AIM:
Please continue the reflective piece below about remembering Jay each December, picking up right after its last sentence.

TEXT SHOWN:
***
Ghost Post: December 2025
I am thinking, as I often do when December rolls around again, of Jay. I don’t remember from whom I heard – it might’ve been James, it might’ve been another friend – that something was very wrong, but I do remember thinking that he was going to have to be okay, because I couldn’t imagine the world without him. It simply didn’t seem like a possibility. And here we are, 13 years on the other side of it.
Further along the tracks of this train of thought, I am thinking of the ways in which we’re made of everyone we’ve ever loved. Not a novel thought by any means.
I’m thinking of how much he believed in me, how much it was his belief in me that made me braver, that still makes me braver.
I’m thinking of social events I’ve been going to lately, contrasting them with my attempts at socialising when I was younger. Sitting at a coffee shop where I didn’t order coffee, with an old friend and her new circle, listening to them share inside jokes I’d missed and discuss movies I hadn’t seen, I felt out of place, unwanted, annoying. I got older, and trusted that the people who said they enjoyed my company were honest with me, and found out later that I was just as unwanted in those circles as I’d felt I was in previous ones. That people ridiculed me behind my back and moaned about being obligated to invite me to things.
***
STORED DATA:
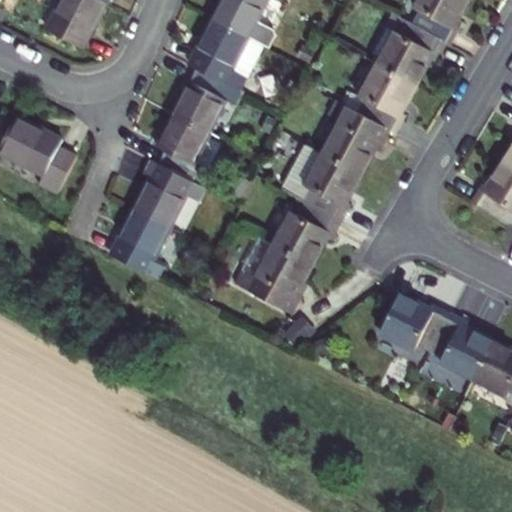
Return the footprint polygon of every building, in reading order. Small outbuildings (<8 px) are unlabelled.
[(88,43),(108,0),(61,0),(51,23),(88,43)] [(217,0),(213,8),(251,27),(264,0),(217,0)] [(421,9),(414,21),(447,39),(451,41),(458,28),(454,23),(466,0),(417,0),(415,6),(421,9)] [(202,50),(197,58),(228,72),(251,27),(213,8),(193,46),(202,50)] [(393,34),(378,62),(417,82),(430,55),(437,59),(447,39),(414,21),(408,18),(398,37),(393,34)] [(197,58),(173,104),(211,122),(227,91),(220,87),(228,72),(197,58)] [(364,99),(359,110),(394,128),(398,131),(407,116),(402,113),(417,82),(378,62),(360,97),(364,99)] [(171,142),(165,153),(189,165),(211,122),(173,104),(157,136),(171,142)] [(342,122),(325,153),(365,173),(378,147),(382,149),(394,128),(359,110),(354,107),(347,124),(342,122)] [(62,138),(15,112),(0,139),(0,151),(41,174),(36,182),(53,192),(75,154),(58,144),(62,138)] [(157,166),(139,201),(176,219),(193,185),(205,190),(212,176),(189,165),(165,153),(145,143),(137,157),(157,166)] [(312,190),(307,200),(346,221),(354,206),(349,203),(365,173),(325,153),(307,186),(312,190)] [(487,183),(479,200),(511,220),(511,158),(508,156),(491,185),(487,183)] [(292,214),(277,242),(317,264),(329,239),(335,243),(346,221),(307,200),(298,217),(292,214)] [(139,201),(116,246),(152,265),(163,270),(168,261),(157,256),(176,219),(139,201)] [(240,287),(258,295),(297,314),(307,297),(301,294),(317,264),(277,242),(257,278),(246,273),(240,287)] [(434,308),(406,293),(386,334),(416,351),(420,345),(430,351),(453,310),(438,302),(434,308)] [(475,321),(453,310),(430,351),(447,360),(446,366),(473,379),(494,338),(471,327),(475,321)] [(511,347),(494,338),(473,379),(509,398),(511,394),(511,347)]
***
ANSWER TO THIS TASK:
I found dealing with people in my physical space difficult. I remember sharing joy with Jay, and how wanted and special he always made me feel. How he introduced me to people he knew I would love, who would also love me. How he’s there, in the weaving of the fabric of the community around me. How every time I spend time with people I genuinely click with, who I like and who like me, who value my presence and are happy to see me, I can feel Jay there, too.
I’m thinking of the other people I’m made of. Of the family friend whose kourambiedes I make for Dionysia every year. Of the friend who put Valentine’s Day in a new light for me, turning a day I dreaded into a day I love.
One of my students asked me why I always wear odd socks, and I told her it’s because of my youngest brother. I’d decided, when I was a teenager, to stop matching my socks, because no one cared if my socks matched and it took up too much of my time. One day, the two socks I grabbed out of the drawer happened to match. I accepted serendipity and walked down the stairs, and the moment he saw me, my youngest brother burst into tears. He was too distraught to even tell me what was wrong, but eventually managed to point at my feet. I took the hint, went upstairs and changed one of my socks, and peace was restored.
He doesn’t even see my socks any more – although I could send him a daily photo and I do think he’d be tickled by it for exactly a week and a half – but every time I grab a pair of matching socks, I put them back.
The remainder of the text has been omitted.